• _REQUIREMENT_: Begin with the line containing "right ear: (686, 443)" and end with the last line of the data below; return those lines exactly, and only those.

• _TASK INPUT_:

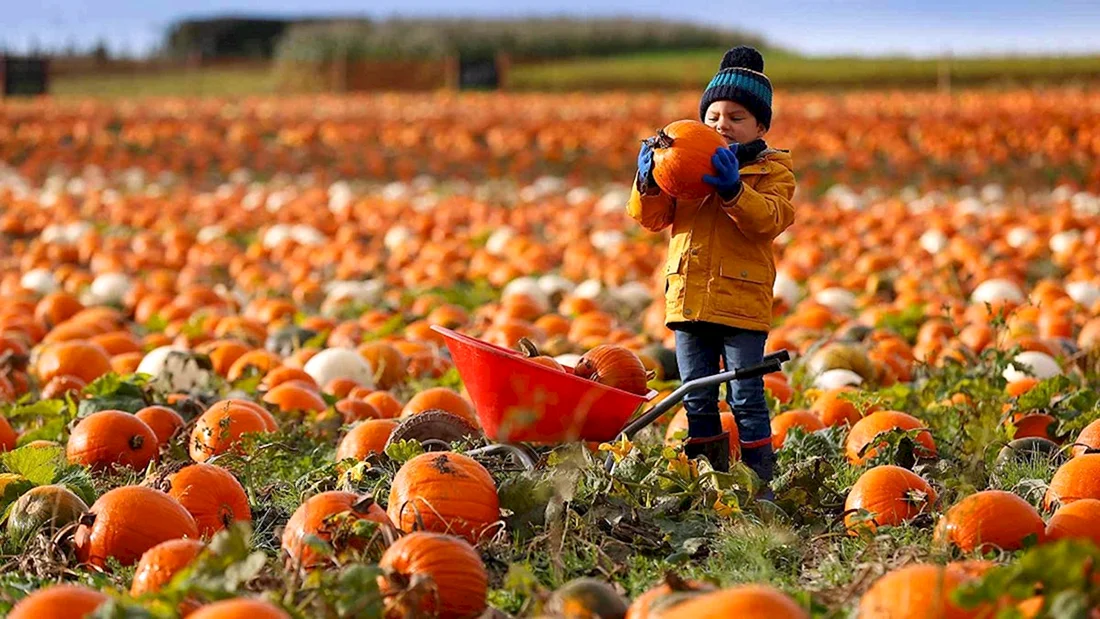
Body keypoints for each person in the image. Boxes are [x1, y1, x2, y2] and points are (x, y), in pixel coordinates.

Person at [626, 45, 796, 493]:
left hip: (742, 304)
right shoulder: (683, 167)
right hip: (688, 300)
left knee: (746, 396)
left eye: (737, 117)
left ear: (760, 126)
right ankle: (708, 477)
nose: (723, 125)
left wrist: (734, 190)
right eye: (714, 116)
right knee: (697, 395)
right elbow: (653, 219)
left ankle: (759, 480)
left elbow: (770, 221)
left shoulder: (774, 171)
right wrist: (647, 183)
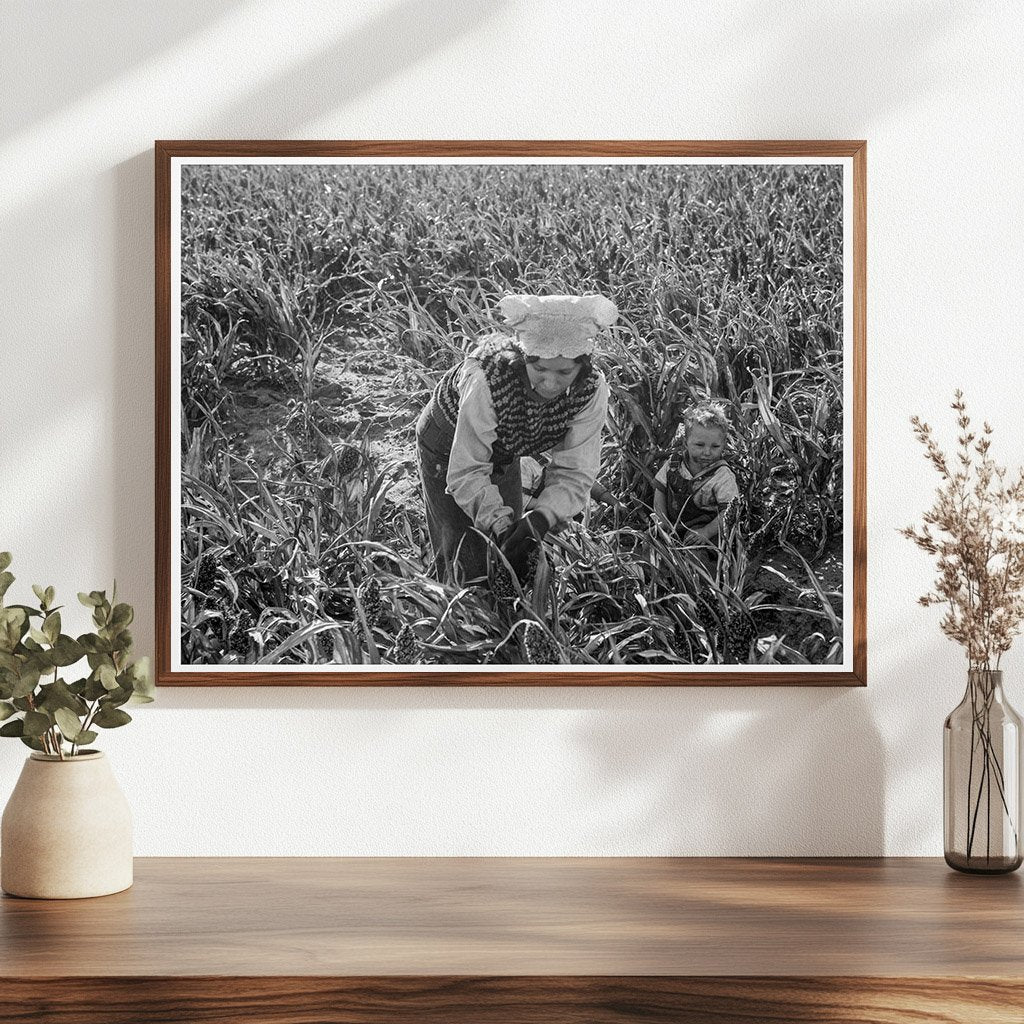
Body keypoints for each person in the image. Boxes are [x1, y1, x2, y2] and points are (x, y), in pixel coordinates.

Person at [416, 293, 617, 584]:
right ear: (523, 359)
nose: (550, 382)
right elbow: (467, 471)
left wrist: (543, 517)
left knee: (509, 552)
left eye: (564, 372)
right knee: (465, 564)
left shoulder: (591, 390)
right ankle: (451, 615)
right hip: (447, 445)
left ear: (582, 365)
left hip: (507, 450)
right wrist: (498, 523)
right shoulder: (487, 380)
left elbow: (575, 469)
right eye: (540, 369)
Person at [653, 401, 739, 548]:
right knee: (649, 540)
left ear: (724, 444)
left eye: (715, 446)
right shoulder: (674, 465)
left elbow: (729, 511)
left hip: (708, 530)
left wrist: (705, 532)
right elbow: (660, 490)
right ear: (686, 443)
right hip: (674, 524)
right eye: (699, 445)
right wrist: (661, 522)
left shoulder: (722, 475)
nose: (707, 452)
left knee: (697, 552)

• _THE ANSWER_:
right ear: (686, 443)
right hip: (674, 524)
right eye: (699, 445)
right wrist: (661, 522)
left shoulder: (722, 475)
nose: (707, 452)
left knee: (697, 552)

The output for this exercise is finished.